Reproduce word for word the lines between those holding "- Upgrade the" and "à son tour.", inclusive, and nothing else from the data below.

Saved entries:
╭──

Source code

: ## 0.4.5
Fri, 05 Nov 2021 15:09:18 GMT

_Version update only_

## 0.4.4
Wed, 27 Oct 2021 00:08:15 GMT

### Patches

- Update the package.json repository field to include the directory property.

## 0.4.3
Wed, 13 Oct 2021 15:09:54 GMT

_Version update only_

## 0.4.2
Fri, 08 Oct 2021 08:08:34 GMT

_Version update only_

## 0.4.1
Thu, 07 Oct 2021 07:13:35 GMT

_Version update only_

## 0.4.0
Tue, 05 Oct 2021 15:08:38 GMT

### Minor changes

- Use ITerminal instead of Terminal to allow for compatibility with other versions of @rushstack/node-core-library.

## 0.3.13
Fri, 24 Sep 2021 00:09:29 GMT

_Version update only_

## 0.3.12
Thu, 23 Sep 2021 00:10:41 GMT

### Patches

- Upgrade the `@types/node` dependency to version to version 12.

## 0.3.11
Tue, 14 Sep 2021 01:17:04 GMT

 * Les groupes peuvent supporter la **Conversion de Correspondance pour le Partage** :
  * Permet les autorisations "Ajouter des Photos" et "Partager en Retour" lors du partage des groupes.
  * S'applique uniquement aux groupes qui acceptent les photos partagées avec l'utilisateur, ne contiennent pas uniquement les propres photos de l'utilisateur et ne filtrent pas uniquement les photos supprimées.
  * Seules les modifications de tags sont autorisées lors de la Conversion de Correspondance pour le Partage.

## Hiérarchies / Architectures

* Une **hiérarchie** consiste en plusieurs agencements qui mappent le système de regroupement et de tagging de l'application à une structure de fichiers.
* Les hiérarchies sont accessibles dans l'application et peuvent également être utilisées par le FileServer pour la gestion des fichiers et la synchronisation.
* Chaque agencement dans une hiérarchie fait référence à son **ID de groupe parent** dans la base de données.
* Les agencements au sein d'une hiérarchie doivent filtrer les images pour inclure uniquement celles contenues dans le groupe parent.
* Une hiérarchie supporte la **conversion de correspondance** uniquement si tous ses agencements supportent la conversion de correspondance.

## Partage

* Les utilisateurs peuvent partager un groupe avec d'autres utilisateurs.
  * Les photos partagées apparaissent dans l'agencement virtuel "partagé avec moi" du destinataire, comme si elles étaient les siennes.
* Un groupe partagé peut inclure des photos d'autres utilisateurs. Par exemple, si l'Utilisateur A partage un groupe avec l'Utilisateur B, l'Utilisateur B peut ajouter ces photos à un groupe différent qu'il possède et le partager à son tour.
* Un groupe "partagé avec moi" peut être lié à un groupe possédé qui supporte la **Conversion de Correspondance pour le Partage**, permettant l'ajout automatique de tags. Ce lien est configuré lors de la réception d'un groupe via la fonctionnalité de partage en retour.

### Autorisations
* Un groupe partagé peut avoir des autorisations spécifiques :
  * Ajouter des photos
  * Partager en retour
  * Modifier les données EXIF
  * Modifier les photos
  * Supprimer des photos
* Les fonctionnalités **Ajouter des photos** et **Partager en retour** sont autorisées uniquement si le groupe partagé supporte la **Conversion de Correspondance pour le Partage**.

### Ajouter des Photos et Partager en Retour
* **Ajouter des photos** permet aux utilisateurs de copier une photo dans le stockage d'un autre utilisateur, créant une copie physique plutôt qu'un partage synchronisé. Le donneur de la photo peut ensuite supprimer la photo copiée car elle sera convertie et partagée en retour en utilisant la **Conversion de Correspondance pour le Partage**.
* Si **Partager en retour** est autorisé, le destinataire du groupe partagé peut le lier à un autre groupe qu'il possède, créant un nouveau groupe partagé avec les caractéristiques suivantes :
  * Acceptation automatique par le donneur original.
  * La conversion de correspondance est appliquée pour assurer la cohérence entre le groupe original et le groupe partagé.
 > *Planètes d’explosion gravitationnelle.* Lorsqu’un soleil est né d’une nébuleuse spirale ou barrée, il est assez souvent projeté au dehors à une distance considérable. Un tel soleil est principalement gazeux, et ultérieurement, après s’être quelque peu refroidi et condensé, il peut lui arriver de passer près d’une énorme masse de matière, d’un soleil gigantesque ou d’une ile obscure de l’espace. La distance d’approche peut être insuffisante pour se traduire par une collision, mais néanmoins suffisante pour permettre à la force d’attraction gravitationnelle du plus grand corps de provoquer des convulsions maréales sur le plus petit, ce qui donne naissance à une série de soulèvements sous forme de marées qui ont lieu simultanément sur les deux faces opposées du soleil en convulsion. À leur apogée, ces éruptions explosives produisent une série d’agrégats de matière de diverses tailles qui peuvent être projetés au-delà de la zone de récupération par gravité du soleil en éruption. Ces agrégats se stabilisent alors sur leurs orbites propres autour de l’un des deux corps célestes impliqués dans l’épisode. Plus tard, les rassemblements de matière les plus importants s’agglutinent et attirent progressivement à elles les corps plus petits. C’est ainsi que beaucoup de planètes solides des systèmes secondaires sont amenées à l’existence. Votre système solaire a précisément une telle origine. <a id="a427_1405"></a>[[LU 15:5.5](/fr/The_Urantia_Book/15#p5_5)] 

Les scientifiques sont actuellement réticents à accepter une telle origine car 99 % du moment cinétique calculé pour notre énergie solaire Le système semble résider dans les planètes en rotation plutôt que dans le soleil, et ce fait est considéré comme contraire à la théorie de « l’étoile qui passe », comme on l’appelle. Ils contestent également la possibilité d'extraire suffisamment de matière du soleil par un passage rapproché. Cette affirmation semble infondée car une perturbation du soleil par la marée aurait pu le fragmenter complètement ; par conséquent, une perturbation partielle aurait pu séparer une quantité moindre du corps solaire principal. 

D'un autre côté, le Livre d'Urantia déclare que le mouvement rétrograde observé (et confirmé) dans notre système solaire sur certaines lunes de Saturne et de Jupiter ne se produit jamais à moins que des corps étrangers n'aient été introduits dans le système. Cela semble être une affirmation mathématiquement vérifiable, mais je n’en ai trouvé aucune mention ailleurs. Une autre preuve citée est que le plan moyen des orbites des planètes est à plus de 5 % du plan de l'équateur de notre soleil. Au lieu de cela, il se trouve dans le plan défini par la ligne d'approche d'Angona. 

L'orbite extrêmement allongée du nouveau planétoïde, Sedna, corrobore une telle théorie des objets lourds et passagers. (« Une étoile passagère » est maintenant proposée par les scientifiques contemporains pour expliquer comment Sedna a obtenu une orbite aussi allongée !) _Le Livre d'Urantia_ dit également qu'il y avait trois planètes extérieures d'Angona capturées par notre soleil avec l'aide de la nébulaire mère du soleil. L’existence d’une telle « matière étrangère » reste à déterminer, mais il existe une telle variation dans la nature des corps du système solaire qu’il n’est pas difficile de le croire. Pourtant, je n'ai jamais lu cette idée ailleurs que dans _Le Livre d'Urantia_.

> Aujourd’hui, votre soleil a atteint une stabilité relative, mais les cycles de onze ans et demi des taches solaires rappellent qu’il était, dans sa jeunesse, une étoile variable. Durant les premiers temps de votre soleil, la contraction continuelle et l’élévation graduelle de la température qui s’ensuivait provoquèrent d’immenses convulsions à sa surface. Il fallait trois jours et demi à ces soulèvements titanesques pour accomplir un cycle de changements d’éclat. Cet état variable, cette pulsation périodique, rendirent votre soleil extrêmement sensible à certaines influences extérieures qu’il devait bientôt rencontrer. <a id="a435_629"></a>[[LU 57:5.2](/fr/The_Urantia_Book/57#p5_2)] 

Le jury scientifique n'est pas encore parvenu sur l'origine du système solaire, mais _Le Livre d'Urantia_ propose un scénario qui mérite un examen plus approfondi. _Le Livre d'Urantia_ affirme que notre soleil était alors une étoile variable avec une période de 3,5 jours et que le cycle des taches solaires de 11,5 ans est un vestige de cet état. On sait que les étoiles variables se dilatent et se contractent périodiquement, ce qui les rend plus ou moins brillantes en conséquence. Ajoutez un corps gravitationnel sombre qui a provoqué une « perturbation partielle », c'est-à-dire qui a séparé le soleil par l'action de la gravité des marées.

╰──

# ANSWER SECTION
- Upgrade the `@types/node` dependency to version to version 12.

## 0.3.11
Tue, 14 Sep 2021 01:17:04 GMT

 * Les groupes peuvent supporter la **Conversion de Correspondance pour le Partage** :
  * Permet les autorisations "Ajouter des Photos" et "Partager en Retour" lors du partage des groupes.
  * S'applique uniquement aux groupes qui acceptent les photos partagées avec l'utilisateur, ne contiennent pas uniquement les propres photos de l'utilisateur et ne filtrent pas uniquement les photos supprimées.
  * Seules les modifications de tags sont autorisées lors de la Conversion de Correspondance pour le Partage.

## Hiérarchies / Architectures

* Une **hiérarchie** consiste en plusieurs agencements qui mappent le système de regroupement et de tagging de l'application à une structure de fichiers.
* Les hiérarchies sont accessibles dans l'application et peuvent également être utilisées par le FileServer pour la gestion des fichiers et la synchronisation.
* Chaque agencement dans une hiérarchie fait référence à son **ID de groupe parent** dans la base de données.
* Les agencements au sein d'une hiérarchie doivent filtrer les images pour inclure uniquement celles contenues dans le groupe parent.
* Une hiérarchie supporte la **conversion de correspondance** uniquement si tous ses agencements supportent la conversion de correspondance.

## Partage

* Les utilisateurs peuvent partager un groupe avec d'autres utilisateurs.
  * Les photos partagées apparaissent dans l'agencement virtuel "partagé avec moi" du destinataire, comme si elles étaient les siennes.
* Un groupe partagé peut inclure des photos d'autres utilisateurs. Par exemple, si l'Utilisateur A partage un groupe avec l'Utilisateur B, l'Utilisateur B peut ajouter ces photos à un groupe différent qu'il possède et le partager à son tour.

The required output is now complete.